■ **AIM OF THE EXERCISE**
Make an exact copy of the data below, leaving out every picture.

■ **SUPPLIED DATA**
☆ ☆ ☆

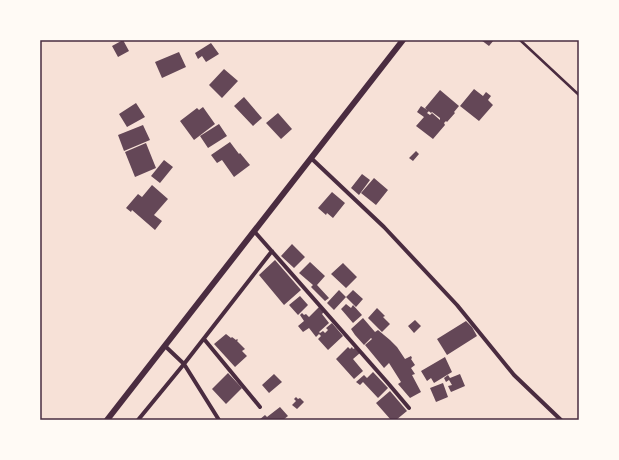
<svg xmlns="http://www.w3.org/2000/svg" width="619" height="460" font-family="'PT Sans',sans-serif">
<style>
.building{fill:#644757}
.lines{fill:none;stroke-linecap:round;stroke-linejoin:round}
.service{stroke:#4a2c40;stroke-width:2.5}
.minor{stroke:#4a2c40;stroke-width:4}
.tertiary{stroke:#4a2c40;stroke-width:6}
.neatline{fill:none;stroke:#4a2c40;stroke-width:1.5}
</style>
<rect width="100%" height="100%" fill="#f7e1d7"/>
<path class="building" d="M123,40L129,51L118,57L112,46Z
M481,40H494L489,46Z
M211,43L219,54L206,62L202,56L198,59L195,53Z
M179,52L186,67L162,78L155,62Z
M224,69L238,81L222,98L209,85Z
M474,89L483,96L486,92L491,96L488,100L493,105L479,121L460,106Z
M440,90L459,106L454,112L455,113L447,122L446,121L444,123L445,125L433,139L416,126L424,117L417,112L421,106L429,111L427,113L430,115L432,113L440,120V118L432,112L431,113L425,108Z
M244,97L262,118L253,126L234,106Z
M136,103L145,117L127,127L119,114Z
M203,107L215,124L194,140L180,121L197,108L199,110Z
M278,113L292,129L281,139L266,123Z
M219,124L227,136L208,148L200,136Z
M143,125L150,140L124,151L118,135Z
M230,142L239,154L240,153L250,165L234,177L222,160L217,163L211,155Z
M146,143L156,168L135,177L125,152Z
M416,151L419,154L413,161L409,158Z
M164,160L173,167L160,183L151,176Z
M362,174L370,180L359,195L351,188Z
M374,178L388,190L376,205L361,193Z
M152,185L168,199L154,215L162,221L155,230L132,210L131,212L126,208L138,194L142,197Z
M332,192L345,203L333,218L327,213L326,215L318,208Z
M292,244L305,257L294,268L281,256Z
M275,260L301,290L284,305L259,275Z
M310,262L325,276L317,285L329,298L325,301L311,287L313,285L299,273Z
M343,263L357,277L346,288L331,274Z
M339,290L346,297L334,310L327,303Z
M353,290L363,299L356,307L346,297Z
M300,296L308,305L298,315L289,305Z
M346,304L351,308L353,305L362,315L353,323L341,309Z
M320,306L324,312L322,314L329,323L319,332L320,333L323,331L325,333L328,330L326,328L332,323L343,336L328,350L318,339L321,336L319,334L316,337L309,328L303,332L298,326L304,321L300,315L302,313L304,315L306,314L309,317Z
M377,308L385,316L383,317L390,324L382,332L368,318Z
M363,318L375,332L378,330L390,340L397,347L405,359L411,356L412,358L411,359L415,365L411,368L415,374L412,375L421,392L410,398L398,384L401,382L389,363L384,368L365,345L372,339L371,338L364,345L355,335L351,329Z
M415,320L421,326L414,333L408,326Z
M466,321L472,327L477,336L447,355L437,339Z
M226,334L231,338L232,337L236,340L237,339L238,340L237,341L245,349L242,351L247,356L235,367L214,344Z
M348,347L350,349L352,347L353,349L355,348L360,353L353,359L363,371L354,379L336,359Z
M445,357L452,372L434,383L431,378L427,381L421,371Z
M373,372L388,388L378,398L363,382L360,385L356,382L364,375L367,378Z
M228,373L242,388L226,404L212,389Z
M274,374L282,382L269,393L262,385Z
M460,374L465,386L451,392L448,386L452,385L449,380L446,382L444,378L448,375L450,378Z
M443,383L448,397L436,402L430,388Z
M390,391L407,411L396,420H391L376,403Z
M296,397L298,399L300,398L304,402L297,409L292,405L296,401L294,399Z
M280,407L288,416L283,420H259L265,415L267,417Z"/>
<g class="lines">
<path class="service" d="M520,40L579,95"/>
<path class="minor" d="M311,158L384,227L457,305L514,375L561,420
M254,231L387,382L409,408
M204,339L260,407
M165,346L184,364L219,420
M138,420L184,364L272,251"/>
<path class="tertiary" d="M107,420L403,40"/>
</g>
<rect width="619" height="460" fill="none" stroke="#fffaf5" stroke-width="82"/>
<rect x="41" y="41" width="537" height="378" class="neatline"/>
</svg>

☆ ☆ ☆

■ **EXERCISE ANSWER**
<svg xmlns="http://www.w3.org/2000/svg" width="619" height="460" font-family="'PT Sans',sans-serif">
<style>
.building{fill:#644757}
.lines{fill:none;stroke-linecap:round;stroke-linejoin:round}
.service{stroke:#4a2c40;stroke-width:2.5}
.minor{stroke:#4a2c40;stroke-width:4}
.tertiary{stroke:#4a2c40;stroke-width:6}
.neatline{fill:none;stroke:#4a2c40;stroke-width:1.5}
</style>
<rect width="100%" height="100%" fill="#f7e1d7"/>
<path class="building" d="M123,40L129,51L118,57L112,46Z
M481,40H494L489,46Z
M211,43L219,54L206,62L202,56L198,59L195,53Z
M179,52L186,67L162,78L155,62Z
M224,69L238,81L222,98L209,85Z
M474,89L483,96L486,92L491,96L488,100L493,105L479,121L460,106Z
M440,90L459,106L454,112L455,113L447,122L446,121L444,123L445,125L433,139L416,126L424,117L417,112L421,106L429,111L427,113L430,115L432,113L440,120V118L432,112L431,113L425,108Z
M244,97L262,118L253,126L234,106Z
M136,103L145,117L127,127L119,114Z
M203,107L215,124L194,140L180,121L197,108L199,110Z
M278,113L292,129L281,139L266,123Z
M219,124L227,136L208,148L200,136Z
M143,125L150,140L124,151L118,135Z
M230,142L239,154L240,153L250,165L234,177L222,160L217,163L211,155Z
M146,143L156,168L135,177L125,152Z
M416,151L419,154L413,161L409,158Z
M164,160L173,167L160,183L151,176Z
M362,174L370,180L359,195L351,188Z
M374,178L388,190L376,205L361,193Z
M152,185L168,199L154,215L162,221L155,230L132,210L131,212L126,208L138,194L142,197Z
M332,192L345,203L333,218L327,213L326,215L318,208Z
M292,244L305,257L294,268L281,256Z
M275,260L301,290L284,305L259,275Z
M310,262L325,276L317,285L329,298L325,301L311,287L313,285L299,273Z
M343,263L357,277L346,288L331,274Z
M339,290L346,297L334,310L327,303Z
M353,290L363,299L356,307L346,297Z
M300,296L308,305L298,315L289,305Z
M346,304L351,308L353,305L362,315L353,323L341,309Z
M320,306L324,312L322,314L329,323L319,332L320,333L323,331L325,333L328,330L326,328L332,323L343,336L328,350L318,339L321,336L319,334L316,337L309,328L303,332L298,326L304,321L300,315L302,313L304,315L306,314L309,317Z
M377,308L385,316L383,317L390,324L382,332L368,318Z
M363,318L375,332L378,330L390,340L397,347L405,359L411,356L412,358L411,359L415,365L411,368L415,374L412,375L421,392L410,398L398,384L401,382L389,363L384,368L365,345L372,339L371,338L364,345L355,335L351,329Z
M415,320L421,326L414,333L408,326Z
M466,321L472,327L477,336L447,355L437,339Z
M226,334L231,338L232,337L236,340L237,339L238,340L237,341L245,349L242,351L247,356L235,367L214,344Z
M348,347L350,349L352,347L353,349L355,348L360,353L353,359L363,371L354,379L336,359Z
M445,357L452,372L434,383L431,378L427,381L421,371Z
M373,372L388,388L378,398L363,382L360,385L356,382L364,375L367,378Z
M228,373L242,388L226,404L212,389Z
M274,374L282,382L269,393L262,385Z
M460,374L465,386L451,392L448,386L452,385L449,380L446,382L444,378L448,375L450,378Z
M443,383L448,397L436,402L430,388Z
M390,391L407,411L396,420H391L376,403Z
M296,397L298,399L300,398L304,402L297,409L292,405L296,401L294,399Z
M280,407L288,416L283,420H259L265,415L267,417Z"/>
<g class="lines">
<path class="service" d="M520,40L579,95"/>
<path class="minor" d="M311,158L384,227L457,305L514,375L561,420
M254,231L387,382L409,408
M204,339L260,407
M165,346L184,364L219,420
M138,420L184,364L272,251"/>
<path class="tertiary" d="M107,420L403,40"/>
</g>
<rect width="619" height="460" fill="none" stroke="#fffaf5" stroke-width="82"/>
<rect x="41" y="41" width="537" height="378" class="neatline"/>
</svg>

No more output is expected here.